US West Federal stands to gain greater stature in the federal market through the planned merger of its parent company with Qwest Communications International Inc. of Denver, announced July 18. Scheduled for completion in mid-2000, the merger promises to boost US West's offerings in advanced networking and broadband Internet communications.
US West's five-person Washington office is the only local office for a regional Bell operating company, except for Bell Atlantic Corp., Menish said. "We've had some sort of Washington, D.C., presence for our federal sales group for about 10 years," she said. Its customers include the departments of Defense, Energy and Treasury, the General Services Administration and the U.S. Postal Service.

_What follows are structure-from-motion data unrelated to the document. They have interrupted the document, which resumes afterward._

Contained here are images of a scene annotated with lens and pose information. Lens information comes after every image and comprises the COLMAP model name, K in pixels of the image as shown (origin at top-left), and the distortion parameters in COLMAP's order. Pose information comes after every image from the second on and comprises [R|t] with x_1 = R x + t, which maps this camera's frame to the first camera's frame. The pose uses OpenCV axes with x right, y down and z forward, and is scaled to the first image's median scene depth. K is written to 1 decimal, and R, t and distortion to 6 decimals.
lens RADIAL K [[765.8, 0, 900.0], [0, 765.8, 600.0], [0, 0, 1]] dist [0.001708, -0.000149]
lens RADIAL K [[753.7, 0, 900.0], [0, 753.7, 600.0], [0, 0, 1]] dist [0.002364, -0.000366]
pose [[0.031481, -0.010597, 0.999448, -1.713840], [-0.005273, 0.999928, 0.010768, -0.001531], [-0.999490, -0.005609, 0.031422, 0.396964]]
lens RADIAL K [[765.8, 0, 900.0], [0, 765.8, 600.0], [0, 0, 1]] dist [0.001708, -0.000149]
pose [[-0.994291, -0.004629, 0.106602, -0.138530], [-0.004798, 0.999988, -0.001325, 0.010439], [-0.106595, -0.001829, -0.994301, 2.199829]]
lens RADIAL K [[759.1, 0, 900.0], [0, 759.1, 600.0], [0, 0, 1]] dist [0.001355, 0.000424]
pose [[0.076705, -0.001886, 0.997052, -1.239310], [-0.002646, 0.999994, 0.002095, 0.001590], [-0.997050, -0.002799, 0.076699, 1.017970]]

US West's Washington office also keeps the company close to the major government systems integrators, Peterson said. The company has partnered with such companies as Computer Sciences Corp., El Segundo, Calif.; Harris Corp., Melbourne, Fla.; and TRW Inc., Cleveland.
Among the telecommunications trends that US West capitalizes on are convergence and providing total solutions, Peterson said. For example, US West merged voice, data and video communications into one system for the New Mexico National Guard under a contract awarded last year.
"This type of consolidation of services is a trend we've been seeing and are supporting," Peterson said. US West ousted incumbent provider Sprint Corp. of Westwood, Kan., for the project.
The New Mexico Guard telecommunications system connects 600 workstations on 50 local area networks throughout the state into a single wide area network. US West is providing an asynchronous transfer mode solution to carry simultaneous voice, video, teleconferencing and data over the network, said Maj. Eugene Barnes, the New Mexico National Guard's telecommunications director. The system has "exceeded our objectives," he said.
One major goal for the new system is to create a distance learning network to meet the educational needs of both military personnel and civilians.
The company increased the guard's available bandwidth and reduced its telecom costs by 24 percent, from $14,300 to $10,872 a month.